During MonsterVision, Joe Bob would usually show two movies, beginning with the more popular film first. On special occasions he’d do something longer – like a memorable Halloween episode which saw him have a Friday the 13th marathon. The running joke throughout the entire 12+ hour episode was what a crappy TV station TNT was and how cheap TNT magnate (and Joe Bob’s boss) Ted Turner was. But this type of trash talking happened in almost episode.
This was perhaps the most magical and enjoyable aspect of the show: the fact that there didn’t seem to be any rules. Joe Bob could get away with anything.
In between commercial breaks before heading back to the movie, Joe Bob would come on and talk about whatever he wanted while nipping at his beer. His ex-wife, guys he used to know, his opinions on world issues. Every episode he’d be visited by buxom mail girl Honey (and in later episodes, buxom mail girl Rusty.) After a few minutes of flirting with Honey desperately and unsuccessfully, she’d deliver actual fanmail which Joe Bob would read on the air and respond to in his own witty Southern way. The format was loose and off-the-cuff, and that made it feel more personable, as if Joe Bob were talking to you directly. Another common occurrence was Joe Bob interacting with his off-screen camera crew (who could often be heard snickering and cheering.)
Lastly, one of my favorite things about Joe Bob is his enthusiasm. You can tell that he not only loves the films he watches and reviews, but that he loves doing it. The earnestness of his zeal is as clear as day – this man is the real deal. He wasn’t some paid talking head being fed facts from a TelePrompter. This was before the internet, before Google, before Wikipedia. All of Joe Bob’s wisdom was learned, soaked up from his days and nights spent sitting in front of a 70-foot vinyl movie screen.

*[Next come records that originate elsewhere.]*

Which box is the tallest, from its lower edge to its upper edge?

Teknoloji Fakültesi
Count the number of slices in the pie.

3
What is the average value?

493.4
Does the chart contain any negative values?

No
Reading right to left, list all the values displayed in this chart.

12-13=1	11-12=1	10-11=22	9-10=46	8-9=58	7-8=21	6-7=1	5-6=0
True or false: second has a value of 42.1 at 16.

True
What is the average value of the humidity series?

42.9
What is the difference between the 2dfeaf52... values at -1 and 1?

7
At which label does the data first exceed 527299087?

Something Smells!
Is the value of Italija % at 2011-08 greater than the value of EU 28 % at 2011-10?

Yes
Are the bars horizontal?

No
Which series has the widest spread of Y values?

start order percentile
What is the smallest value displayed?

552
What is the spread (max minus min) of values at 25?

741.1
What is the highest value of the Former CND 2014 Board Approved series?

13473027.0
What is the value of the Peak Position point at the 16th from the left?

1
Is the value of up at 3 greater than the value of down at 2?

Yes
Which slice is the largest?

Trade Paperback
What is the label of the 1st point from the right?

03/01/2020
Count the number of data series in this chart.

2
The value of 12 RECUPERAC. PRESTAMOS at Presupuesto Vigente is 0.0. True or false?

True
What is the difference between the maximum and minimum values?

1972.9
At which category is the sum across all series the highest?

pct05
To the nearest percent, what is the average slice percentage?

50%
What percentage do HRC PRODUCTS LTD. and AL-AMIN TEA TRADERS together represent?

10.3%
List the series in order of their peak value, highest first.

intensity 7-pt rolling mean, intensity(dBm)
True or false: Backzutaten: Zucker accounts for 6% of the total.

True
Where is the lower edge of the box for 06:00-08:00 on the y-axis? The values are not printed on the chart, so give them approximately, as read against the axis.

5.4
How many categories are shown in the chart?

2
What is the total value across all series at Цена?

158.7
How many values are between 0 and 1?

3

Joe Bob Briggs previously had a show on TMC, Joe Bob’s Drive-In Theater, but my introduction to the man was through MonsterVision on TNT, which followed the same exact format. And as I got older, I tracked down other Joe Bob outlets, such as his stand-up special Joe Bob Briggs: Dead in Concert, his renowned film commentaries, as well as his books (I’ve only read Joe Bob Goes to the Drive In, but I love it and say check it out.) He’s a personal hero, sure – but he’s much more than that. He’s an active and outspoken supporter of film and the horror/exploitation genre. And he’s probably the smartest hillbilly there ever was, graduating from Vanderbilt University on a writing scholarship.
So Joe Bob, this one’s for you. An endless amount thanks is due to you for your contributions to the horror and exploitation scene, and for showing that being a beer-swilling goofball who’s chock-full of esoteric movie facts ain’t such a bad thing to be.
Everyone reading this, do yourself a favor and take the Drive-In Oath. And remember: The drive-in will never die.